Beni-Abbès sous la lune

    Et soudain, récompense méritée, l’émerveillement de Beni-Abbès, la verte palmeraie couchée au flanc doré des dunes du grand Erg.
    Au bordj, la table accueillante du lieutenant Garnier-Dupré nous reçoit. C’est alors, sous la lampe, l’éternelle et émouvante épopée du bled. Ces histoires sont venues à nous, bien au loin dans le Nord, mais là, dans ce cadre que dramatise encore cette clarté morte des nuits irradiées de lune, elles versent, en vous une mélancolie angoissée qui fait mal.
    II faut secouer cette étreinte, qui est funeste à l’action. Dans Beni-Abbès endormie, sous l’immatérielle nappe de lumière argentée, nous allons.
    Une Ouled-Naïl invisible chante au rythme monotone et triste d’un instrument.

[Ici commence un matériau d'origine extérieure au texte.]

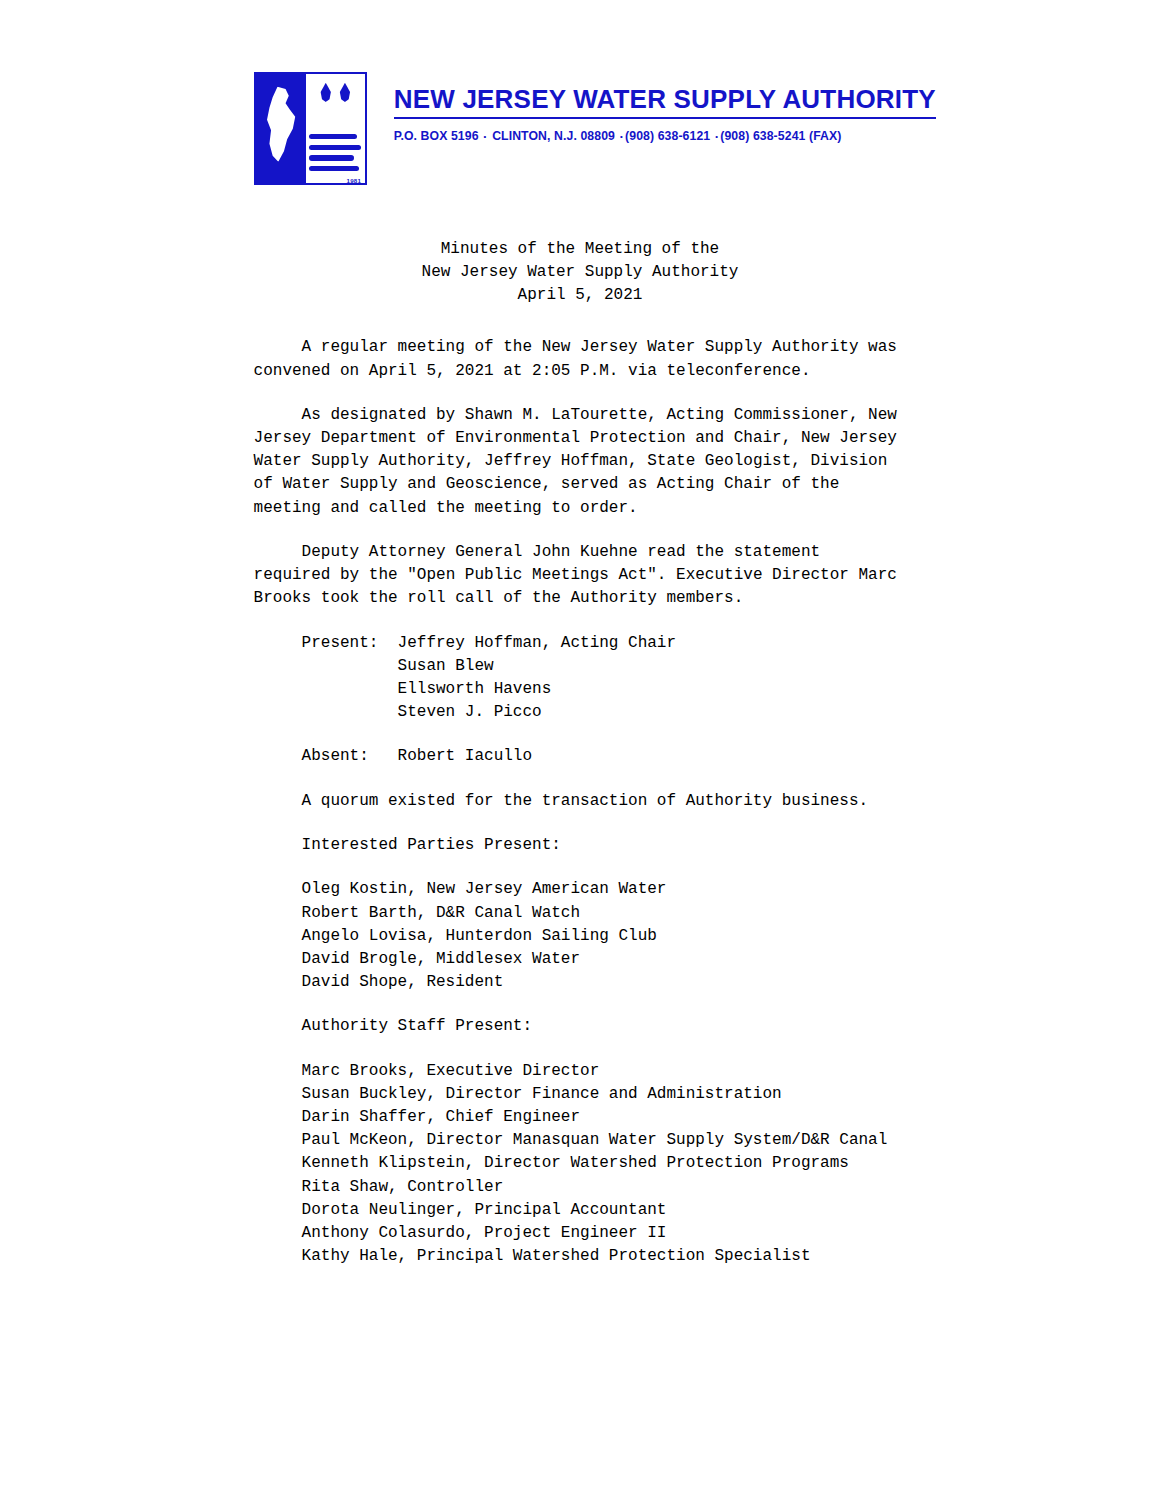EST. 1981
NEW JERSEY WATER SUPPLY AUTHORITY
P.O. BOX 5196 · CLINTON, N.J. 08809 ·(908) 638-6121 ·(908) 638-5241 (FAX)
Minutes of the Meeting of the New Jersey Water Supply Authority April 5, 2021
A regular meeting of the New Jersey Water Supply Authority was convened on April 5, 2021 at 2:05 P.M. via teleconference.
As designated by Shawn M. LaTourette, Acting Commissioner, New Jersey Department of Environmental Protection and Chair, New Jersey Water Supply Authority, Jeffrey Hoffman, State Geologist, Division of Water Supply and Geoscience, served as Acting Chair of the meeting and called the meeting to order.
Deputy Attorney General John Kuehne read the statement required by the "Open Public Meetings Act". Executive Director Marc Brooks took the roll call of the Authority members.
Present: Jeffrey Hoffman, Acting Chair Susan Blew Ellsworth Havens Steven J. Picco
Absent: Robert Iacullo
A quorum existed for the transaction of Authority business.
Interested Parties Present:
Oleg Kostin, New Jersey American Water Robert Barth, D&R Canal Watch Angelo Lovisa, Hunterdon Sailing Club David Brogle, Middlesex Water David Shope, Resident
Authority Staff Present:
Marc Brooks, Executive Director Susan Buckley, Director Finance and Administration Darin Shaffer, Chief Engineer Paul McKeon, Director Manasquan Water Supply System/D&R Canal Kenneth Klipstein, Director Watershed Protection Programs Rita Shaw, Controller Dorota Neulinger, Principal Accountant Anthony Colasurdo, Project Engineer II Kathy Hale, Principal Watershed Protection Specialist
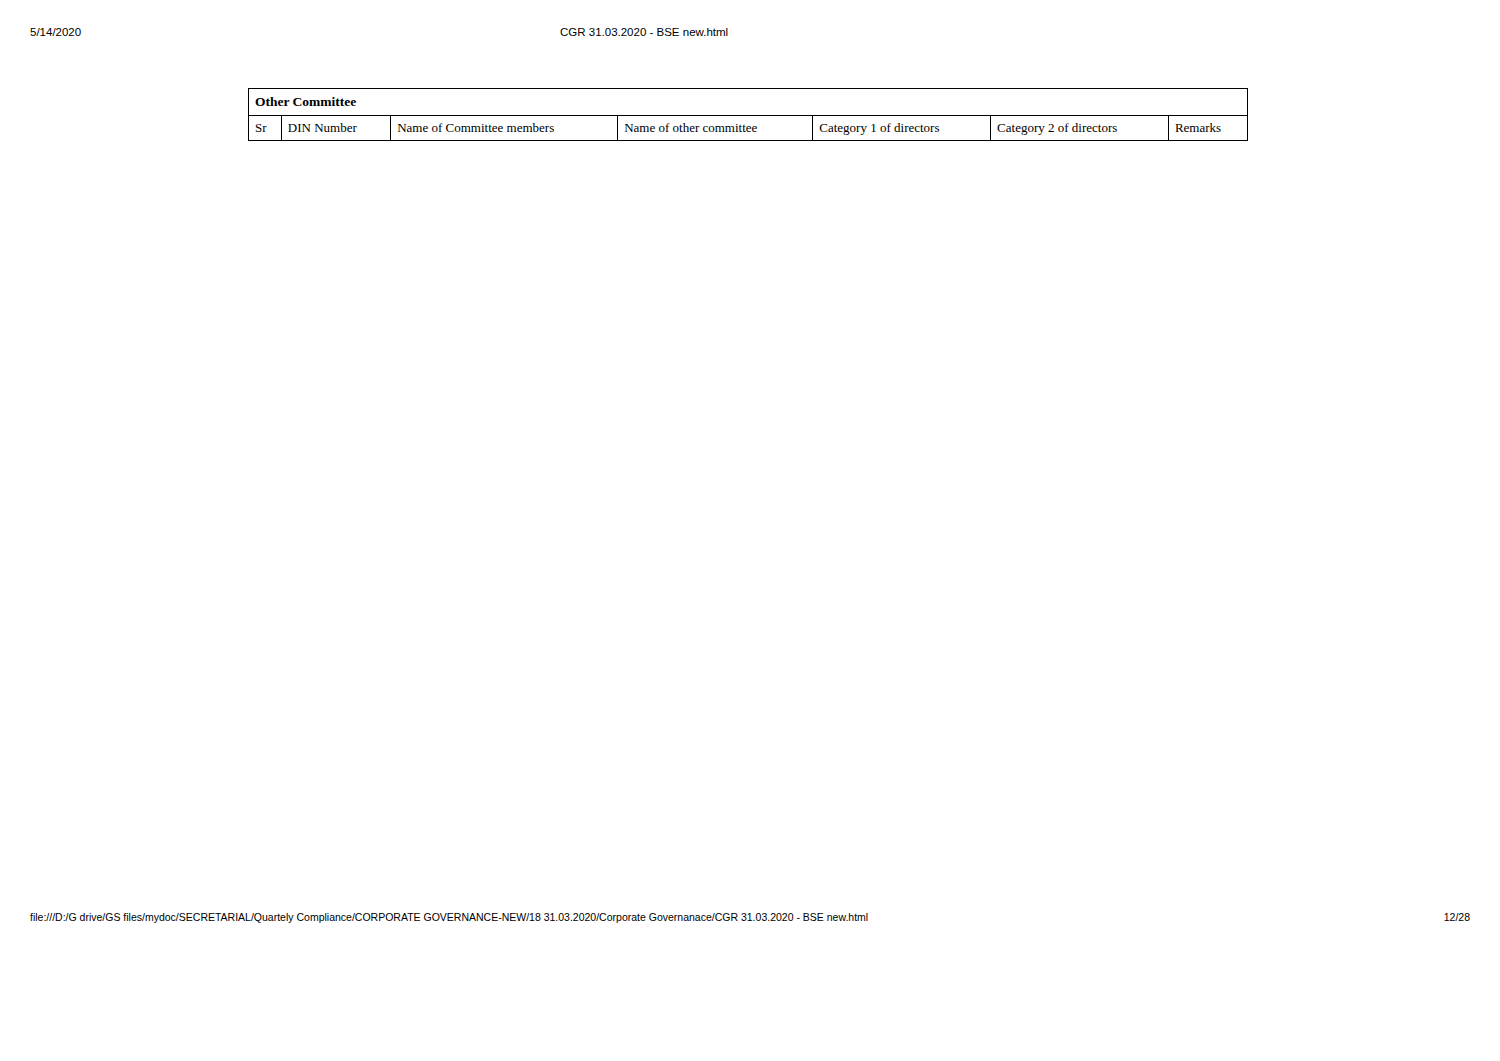5/14/2020
CGR 31.03.2020 - BSE new.html
| Other Committee |
| Sr | DIN Number | Name of Committee members | Name of other committee | Category 1 of directors | Category 2 of directors | Remarks |
file:///D:/G drive/GS files/mydoc/SECRETARIAL/Quartely Compliance/CORPORATE GOVERNANCE-NEW/18 31.03.2020/Corporate Governanace/CGR 31.03.2020 - BSE new.html 12/28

Nous ne franchirons point son seuil que garde, jalouse et décidée, une chèvre noire cornes baissées.
    À 3 heures du matin, nous commencions la seconde et rude étape ~~qui, au bout de près de 600 kilomètres, devait enfin nous conduire à Reggan.
Premier et unique régal de cette route Timoudi et ses rochers qui surplombent les vertes frondaisons de la vallée. Maintenant c’est fini, nous ne serons plus pendant des centaines de-kilomètres que le centre mouvant d’un horizon immobile, identique et sans fin.
    Dix-sept heures de voiture auront fini quand même par nous mettre, la nuit depuis longtemps venue, au bordj de Reggan.
    Au sortir de tant d’heures de désolation et d’obscurité les Renault viennent de stopper au milieu de cette gaieté accueillante dans l’éclat, pour nous, maintenant merveilleux, de cet hôtel confortable, surgi du sein même des sables désertiques.

Les délices de Reggan

    Reggan le bordj de la Compagnie générale transsaharienne.
    Vous, qui descendant de voiture ou du train avez le choix entre vingt hôtels dont vous sollicite le flamboiement où la renommée, vous ne pourrez concevoir ce que c’est que de trouver un home confortable au milieu du désert.
    Un home confortable et charmant édifié sur le sable entre les mornes solitudes du Touat et l’horreur assoiffée du Tanezrouft !
    Alors, ça ne vous dit rien cela, qu’au centre de ces quelques quinze cents kilomètres de néant on trouve de la lumière électrique et une salle de bains.         Qu’après une route de six cents kilomètres où pour déjeuner nous avons dû âprement disputer nos conserves aux mouches, on soit reçu par l’accueillante blancheur de petites tables délicatement servies !
    À part les hommes du poste militaire d’Adrar, depuis ces mêmes six cents kilomètres nous n’avons point vu une figure humaine. Et voici qu’à notre descente de voiture des boys empressés se précipitent sur nos valises.
    Dans le salon où nous pénétrons, la gaie rumeur de quelques touristes en partance demain pour Gao. Sur la petite bibliothèque les derniers romans à la mode, et là-bas derrière le haut comptoir d’un bar américain, Abdallah qui parmi trente bouteilles tentatrices assemble judicieusement les fondements subtils d’un cocktail.
    Cela ne vous dit rien, à vous de trouver au centre de plus de mille kilomètres de sable, les dés sympathiques d’un poker d’as ?
    Nos corps moulus par dix-sept heures d’auto se sont revivifiés à la douceur tiède de la douche.
    Nous avons disposé nos valises dans de vraies chambres qu’agrémente un vrai lit.
    Nous avons parlé fort pour que l’écho de ces murs blancs nous retourne le son de notre voix que tout le jour avait étouffé le silence du désert.
    Nous nous sommes délectés à l’excellente cuisine de Taïeb et nous avons bu sans modération les vins frais que dans leurs bouteilles houssées de linge humide nous versait Abdallah.
    Nous avons connu en cette soirée cette joie que l’on ne peut décrire de retrouver un moment et soudain dans la barbarie morne de ces solitudes le produit de vingt siècles d’une humanité qui s’efforçait au confortable.
    Et au risque de vous paraître grossiers et terre à terre nous vous dirons que le plus pur de notre émoi a été en cette minute où après des centaines de kilomètres parcourus dans ce désert de la soif, nous avons, dans l’endroit discret de l’hôtel, trouvé sous notre main la chaînette bruyante mais civilisée d’une chasse d’eau !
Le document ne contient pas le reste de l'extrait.